> [Exercise instructions] Output only an exact transcription of the line containing "213 583 1520" and all lines that follow it in the data below.
=======
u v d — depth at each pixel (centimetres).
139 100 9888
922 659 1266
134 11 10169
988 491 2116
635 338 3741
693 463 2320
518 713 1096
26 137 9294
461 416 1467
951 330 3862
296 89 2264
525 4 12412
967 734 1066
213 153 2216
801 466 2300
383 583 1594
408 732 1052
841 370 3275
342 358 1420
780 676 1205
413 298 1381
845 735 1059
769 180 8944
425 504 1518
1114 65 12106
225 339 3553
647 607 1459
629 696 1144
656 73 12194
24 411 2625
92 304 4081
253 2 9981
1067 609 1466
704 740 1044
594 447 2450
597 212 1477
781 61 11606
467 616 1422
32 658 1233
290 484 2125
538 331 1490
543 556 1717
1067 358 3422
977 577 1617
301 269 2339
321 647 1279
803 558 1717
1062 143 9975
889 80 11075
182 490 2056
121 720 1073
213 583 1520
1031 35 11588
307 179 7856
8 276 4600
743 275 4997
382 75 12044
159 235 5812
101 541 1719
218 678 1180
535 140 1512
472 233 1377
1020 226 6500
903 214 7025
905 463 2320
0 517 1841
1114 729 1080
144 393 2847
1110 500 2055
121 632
=======
> [Output below]
213 583 1520
1031 35 11588
307 179 7856
8 276 4600
743 275 4997
382 75 12044
159 235 5812
101 541 1719
218 678 1180
535 140 1512
472 233 1377
1020 226 6500
903 214 7025
905 463 2320
0 517 1841
1114 729 1080
144 393 2847
1110 500 2055
121 632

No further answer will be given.